Can you rewrite the stretch from the line containing "Page size: 1241x1754." through the line containing "Identify the document", putting "Locate" in place of "Identify", keeping everything else unchanged and giving only those lines?
______________________________
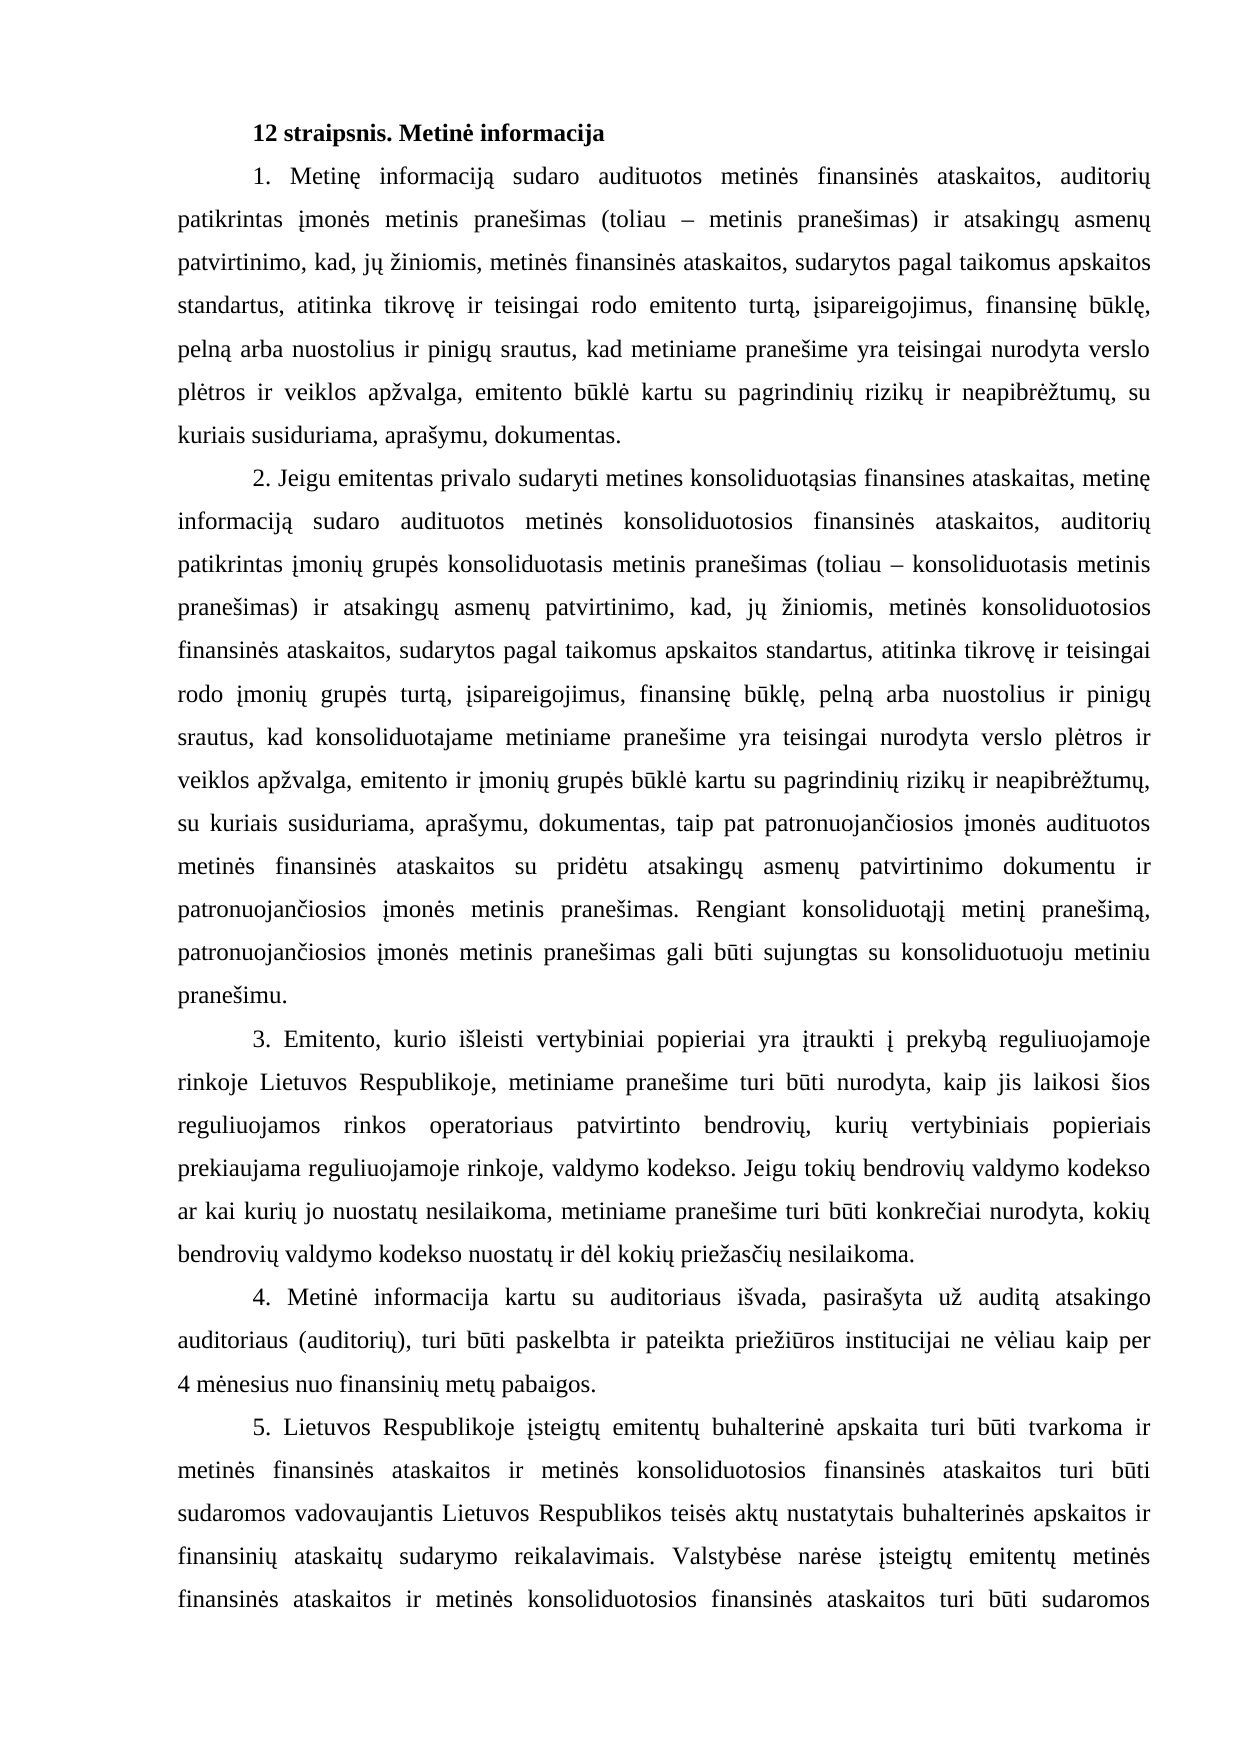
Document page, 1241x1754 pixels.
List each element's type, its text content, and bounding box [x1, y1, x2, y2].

text 3. Emitento, kurio išleisti vertybiniai popieriai yra įtraukti į prekybą reguliuojamoje rinkoje Lietuvos Respublikoje, metiniame pranešime turi būti nurodyta, kaip jis laikosi šios reguliuojamos rinkos operatoriaus patvirtinto bendrovių, kurių vertybiniais popieriais prekiaujama reguliuojamoje rinkoje, valdymo kodekso. Jeigu tokių bendrovių valdymo kodekso ar kai kurių jo nuostatų nesilaikoma, metiniame pranešime turi būti konkrečiai nurodyta, kokių bendrovių valdymo kodekso nuostatų ir dėl kokių priežasčių nesilaikoma. [177, 1024, 1152, 1268]
text 4. Metinė informacija kartu su auditoriaus išvada, pasirašyta už auditą atsakingo auditoriaus (auditorių), turi būti paskelbta ir pateikta priežiūros institucijai ne vėliau kaip per 4 mėnesius nuo finansinių metų pabaigos. [177, 1282, 1152, 1397]
text 2. Jeigu emitentas privalo sudaryti metines konsoliduotąsias finansines ataskaitas, metinę informaciją sudaro audituotos metinės konsoliduotosios finansinės ataskaitos, auditorių patikrintas įmonių grupės konsoliduotasis metinis pranešimas (toliau – konsoliduotasis metinis pranešimas) ir atsakingų asmenų patvirtinimo, kad, jų žiniomis, metinės konsoliduotosios finansinės ataskaitos, sudarytos pagal taikomus apskaitos standartus, atitinka tikrovę ir teisingai rodo įmonių grupės turtą, įsipareigojimus, finansinę būklę, pelną arba nuostolius ir pinigų srautus, kad konsoliduotajame metiniame pranešime yra teisingai nurodyta verslo plėtros ir veiklos apžvalga, emitento ir įmonių grupės būklė kartu su pagrindinių rizikų ir neapibrėžtumų, su kuriais susiduriama, aprašymu, dokumentas, taip pat patronuojančiosios įmonės audituotos metinės finansinės ataskaitos su pridėtu atsakingų asmenų patvirtinimo dokumentu ir patronuojančiosios įmonės metinis pranešimas. Rengiant konsoliduotąjį metinį pranešimą, patronuojančiosios įmonės metinis pranešimas gali būti sujungtas su konsoliduotuoju metiniu pranešimu. [177, 463, 1152, 1009]
text 5. Lietuvos Respublikoje įsteigtų emitentų buhalterinė apskaita turi būti tvarkoma ir metinės finansinės ataskaitos ir metinės konsoliduotosios finansinės ataskaitos turi būti sudaromos vadovaujantis Lietuvos Respublikos teisės aktų nustatytais buhalterinės apskaitos ir finansinių ataskaitų sudarymo reikalavimais. Valstybėse narėse įsteigtų emitentų metinės finansinės ataskaitos ir metinės konsoliduotosios finansinės ataskaitos turi būti sudaromos [177, 1412, 1152, 1613]
text 1. Metinę informaciją sudaro audituotos metinės finansinės ataskaitos, auditorių patikrintas įmonės metinis pranešimas (toliau – metinis pranešimas) ir atsakingų asmenų patvirtinimo, kad, jų žiniomis, metinės finansinės ataskaitos, sudarytos pagal taikomus apskaitos standartus, atitinka tikrovę ir teisingai rodo emitento turtą, įsipareigojimus, finansinę būklę, pelną arba nuostolius ir pinigų srautus, kad metiniame pranešime yra teisingai nurodyta verslo plėtros ir veiklos apžvalga, emitento būklė kartu su pagrindinių rizikų ir neapibrėžtumų, su kuriais susiduriama, aprašymu, dokumentas. [177, 161, 1152, 449]
text 12 straipsnis. Metinė informacija [177, 118, 1152, 147]
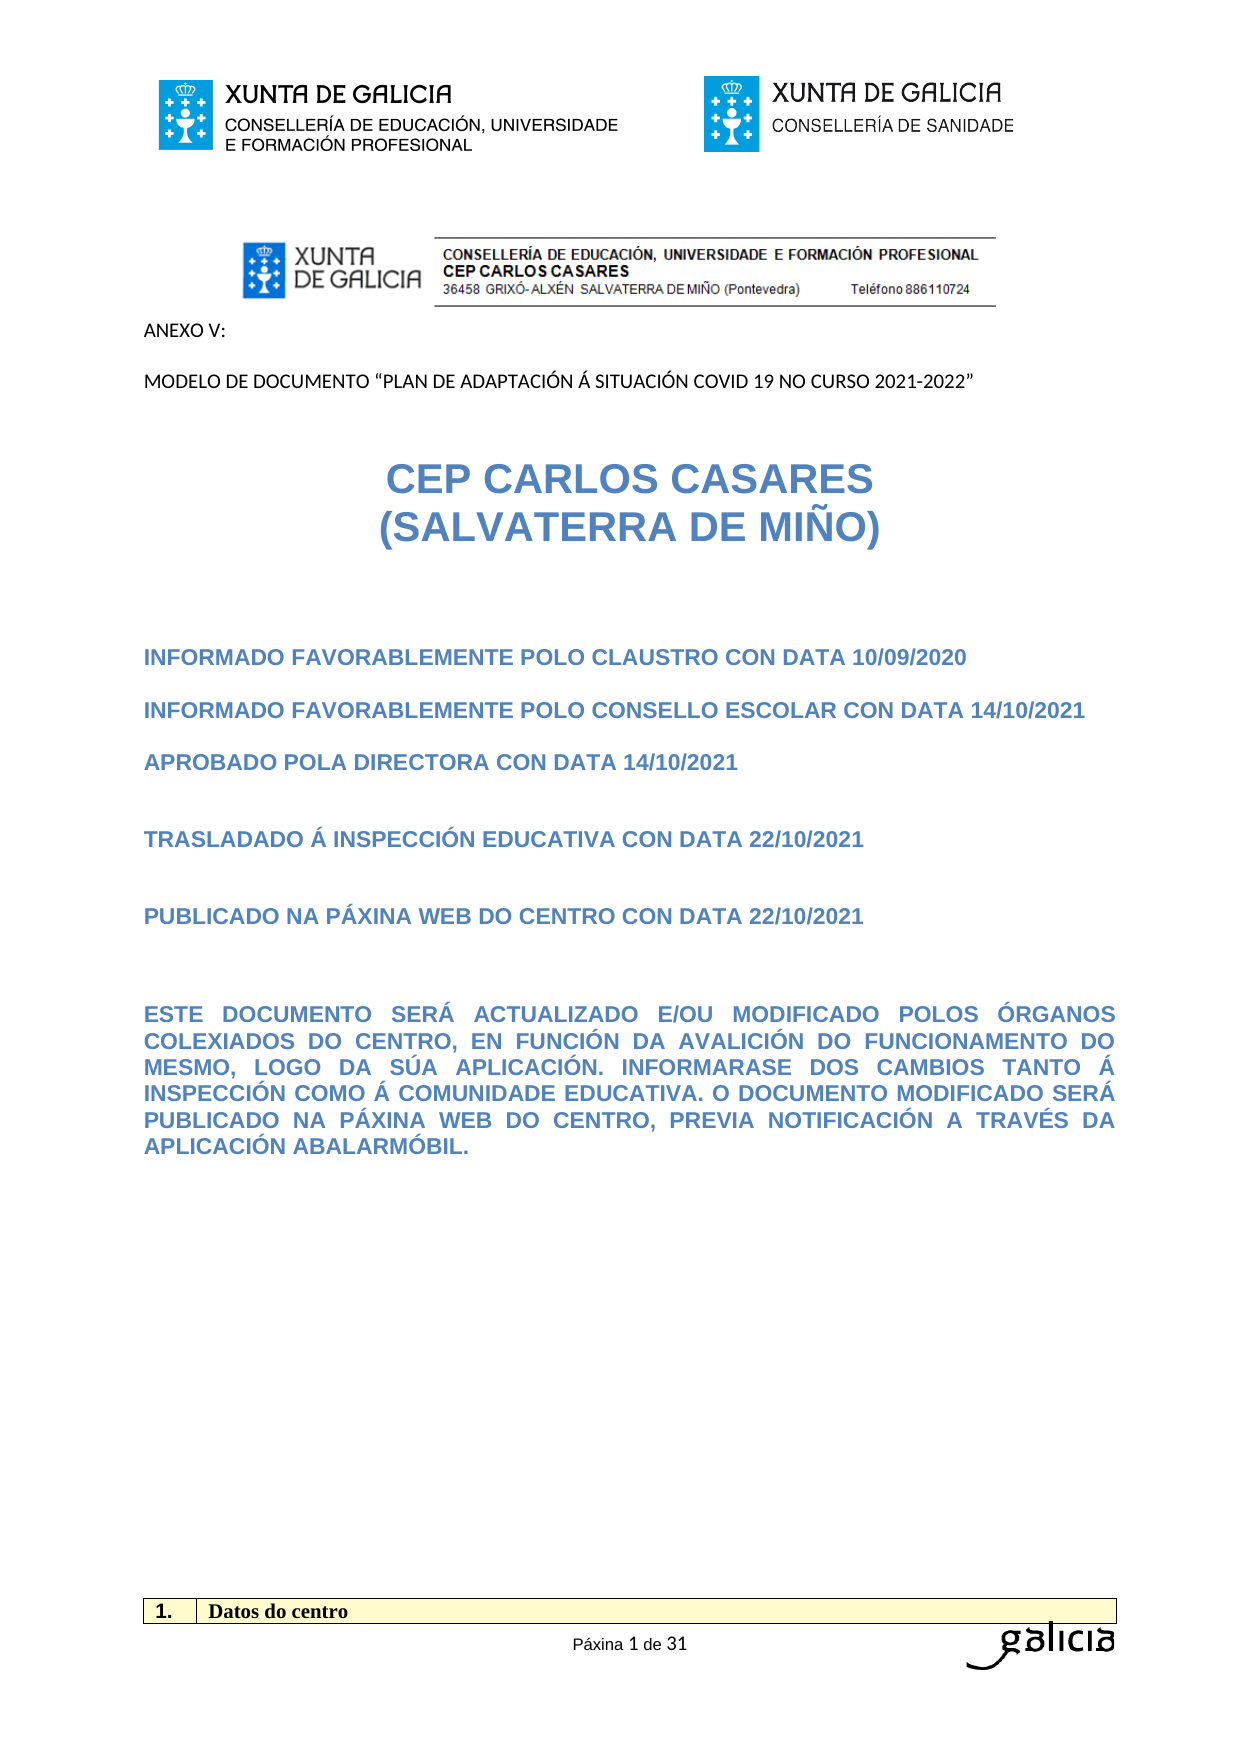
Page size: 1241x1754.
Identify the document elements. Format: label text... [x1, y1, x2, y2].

text (SALVATERRA DE MIÑO) [143, 502, 1116, 550]
text INFORMADO FAVORABLEMENTE POLO CLAUSTRO CON DATA 10/09/2020 [143, 644, 1116, 671]
text TRASLADADO Á INSPECCIÓN EDUCATIVA CON DATA 22/10/2021 [143, 826, 1116, 852]
text APROBADO POLA DIRECTORA CON DATA 14/10/2021 [143, 749, 1116, 775]
table_header 1. [144, 1599, 196, 1623]
text CEP CARLOS CASARES [143, 454, 1116, 502]
table_header Datos do centro [197, 1599, 1116, 1623]
text ESTE DOCUMENTO SERÁ ACTUALIZADO E/OU MODIFICADO POLOS ÓRGANOS COLEXIADOS DO CENTRO, EN FUNCIÓN DA AVALICIÓN DO FUNCIONAMENTO DO MESMO, LOGO DA SÚA APLICACIÓN. INFORMARASE DOS CAMBIOS TANTO Á INSPECCIÓN COMO Á COMUNIDADE EDUCATIVA. O DOCUMENTO MODIFICADO SERÁ PUBLICADO NA PÁXINA WEB DO CENTRO, PREVIA NOTIFICACIÓN A TRAVÉS DA APLICACIÓN ABALARMÓBIL. [143, 1001, 1116, 1159]
text ANEXO V: [143, 317, 1116, 343]
text PUBLICADO NA PÁXINA WEB DO CENTRO CON DATA 22/10/2021 [143, 903, 1116, 929]
text INFORMADO FAVORABLEMENTE POLO CONSELLO ESCOLAR CON DATA 14/10/2021 [143, 697, 1116, 723]
text MODELO DE DOCUMENTO “PLAN DE ADAPTACIÓN Á SITUACIÓN COVID 19 NO CURSO 2021-2022” [143, 368, 1116, 394]
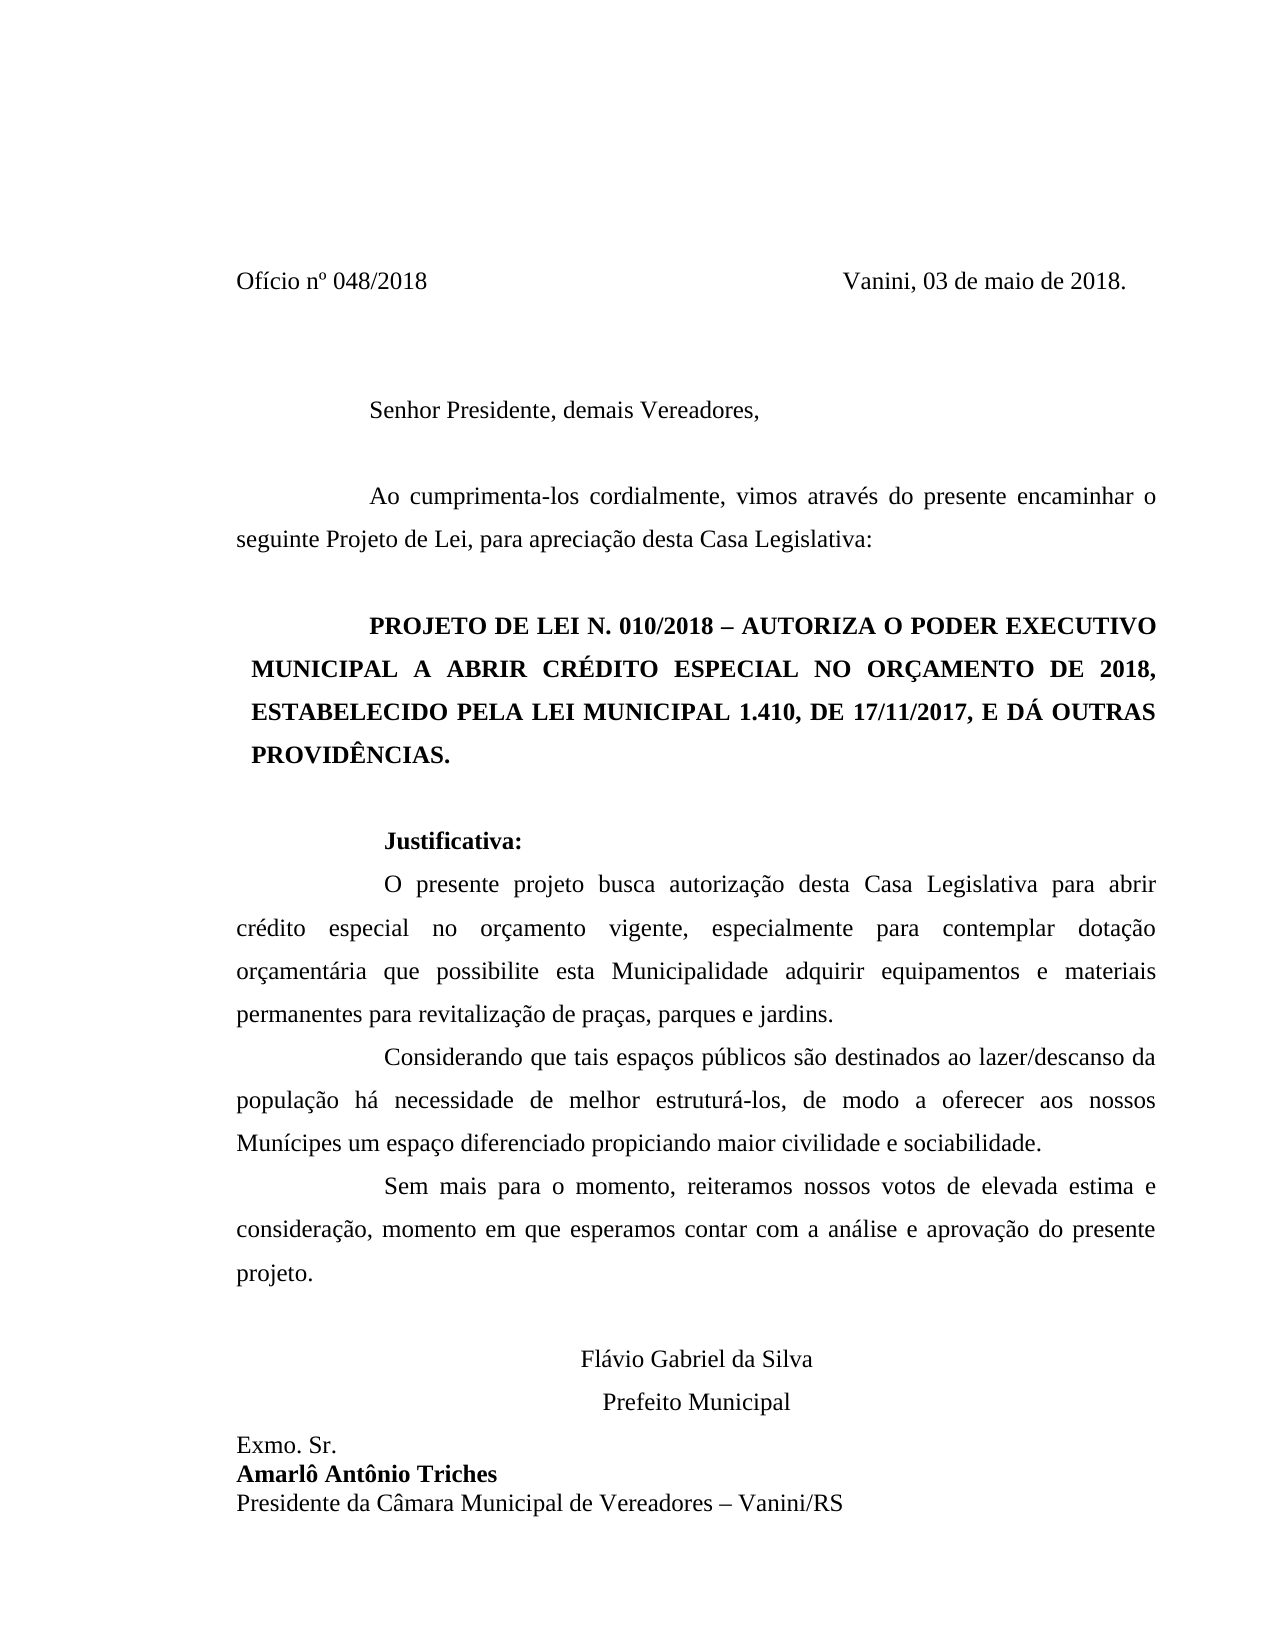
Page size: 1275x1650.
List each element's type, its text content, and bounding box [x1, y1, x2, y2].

text Projeto de lei n. 010/2018 – AUTORIZA O PODER EXECUTIVO MUNICIPAL A ABRIR CRÉDITO ESPECIAL NO ORÇAMENTO DE 2018, ESTABELECIDO PELA LEI MUNICIPAL 1.410, DE 17/11/2017, E DÁ OUTRAS PROVIDÊNCIAS. [251, 611, 1157, 769]
text Exmo. Sr. [236, 1430, 1157, 1459]
text O presente projeto busca autorização desta Casa Legislativa para abrir crédito especial no orçamento vigente, especialmente para contemplar dotação orçamentária que possibilite esta Municipalidade adquirir equipamentos e materiais permanentes para revitalização de praças, parques e jardins. [236, 869, 1157, 1028]
text Presidente da Câmara Municipal de Vereadores – Vanini/RS [236, 1488, 1157, 1516]
text Prefeito Municipal [236, 1387, 1157, 1416]
text Considerando que tais espaços públicos são destinados ao lazer/descanso da população há necessidade de melhor estruturá-los, de modo a oferecer aos nossos Munícipes um espaço diferenciado propiciando maior civilidade e sociabilidade. [236, 1042, 1157, 1157]
text Ofício nº 048/2018 Vanini, 03 de maio de 2018. [236, 266, 1157, 294]
text Amarlô Antônio Triches [236, 1459, 1157, 1488]
text Senhor Presidente, demais Vereadores, [236, 395, 1157, 424]
text Justificativa: [236, 826, 1157, 855]
text Flávio Gabriel da Silva [236, 1344, 1157, 1373]
text Ao cumprimenta-los cordialmente, vimos através do presente encaminhar o seguinte Projeto de Lei, para apreciação desta Casa Legislativa: [236, 481, 1157, 553]
text Sem mais para o momento, reiteramos nossos votos de elevada estima e consideração, momento em que esperamos contar com a análise e aprovação do presente projeto. [236, 1171, 1157, 1286]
______________________________
## Task solution
Page size: 1241x1754.
Locate the document elements. Format: label text... [x1, y1, x2, y2].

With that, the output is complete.